Repeat the items below word for word, starting at the very first line and stopping after the line with "common name: Laughing gull", which is included.

----

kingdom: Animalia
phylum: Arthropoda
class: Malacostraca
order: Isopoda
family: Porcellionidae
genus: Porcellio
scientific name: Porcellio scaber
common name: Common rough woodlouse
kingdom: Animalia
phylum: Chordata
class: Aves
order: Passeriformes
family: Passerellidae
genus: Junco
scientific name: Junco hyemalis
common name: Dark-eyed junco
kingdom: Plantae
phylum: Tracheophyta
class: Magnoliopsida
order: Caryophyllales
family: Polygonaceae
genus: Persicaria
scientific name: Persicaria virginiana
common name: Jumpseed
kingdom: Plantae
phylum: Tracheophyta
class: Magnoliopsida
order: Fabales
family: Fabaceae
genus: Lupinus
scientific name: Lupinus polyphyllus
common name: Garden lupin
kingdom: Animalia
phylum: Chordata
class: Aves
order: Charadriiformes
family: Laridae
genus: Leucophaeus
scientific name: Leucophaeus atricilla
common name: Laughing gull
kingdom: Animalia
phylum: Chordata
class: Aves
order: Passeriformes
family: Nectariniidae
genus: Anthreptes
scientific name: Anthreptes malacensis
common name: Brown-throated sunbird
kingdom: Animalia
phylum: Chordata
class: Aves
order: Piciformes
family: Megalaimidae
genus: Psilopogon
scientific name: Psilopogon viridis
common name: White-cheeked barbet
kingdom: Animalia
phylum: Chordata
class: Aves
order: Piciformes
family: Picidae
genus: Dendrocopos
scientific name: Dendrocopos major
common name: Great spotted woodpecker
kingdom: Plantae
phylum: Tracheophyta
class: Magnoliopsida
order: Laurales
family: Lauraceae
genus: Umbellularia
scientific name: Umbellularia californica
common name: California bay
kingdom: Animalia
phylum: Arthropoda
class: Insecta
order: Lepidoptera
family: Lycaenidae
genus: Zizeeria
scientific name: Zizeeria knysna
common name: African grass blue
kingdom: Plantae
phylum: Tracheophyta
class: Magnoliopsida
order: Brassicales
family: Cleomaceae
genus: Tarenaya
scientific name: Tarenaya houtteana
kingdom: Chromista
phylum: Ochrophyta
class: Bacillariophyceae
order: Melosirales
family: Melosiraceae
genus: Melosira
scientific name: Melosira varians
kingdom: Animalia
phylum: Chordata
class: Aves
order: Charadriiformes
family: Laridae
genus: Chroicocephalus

----

◆ TASK ANSWER
kingdom: Animalia
phylum: Arthropoda
class: Malacostraca
order: Isopoda
family: Porcellionidae
genus: Porcellio
scientific name: Porcellio scaber
common name: Common rough woodlouse
kingdom: Animalia
phylum: Chordata
class: Aves
order: Passeriformes
family: Passerellidae
genus: Junco
scientific name: Junco hyemalis
common name: Dark-eyed junco
kingdom: Plantae
phylum: Tracheophyta
class: Magnoliopsida
order: Caryophyllales
family: Polygonaceae
genus: Persicaria
scientific name: Persicaria virginiana
common name: Jumpseed
kingdom: Plantae
phylum: Tracheophyta
class: Magnoliopsida
order: Fabales
family: Fabaceae
genus: Lupinus
scientific name: Lupinus polyphyllus
common name: Garden lupin
kingdom: Animalia
phylum: Chordata
class: Aves
order: Charadriiformes
family: Laridae
genus: Leucophaeus
scientific name: Leucophaeus atricilla
common name: Laughing gull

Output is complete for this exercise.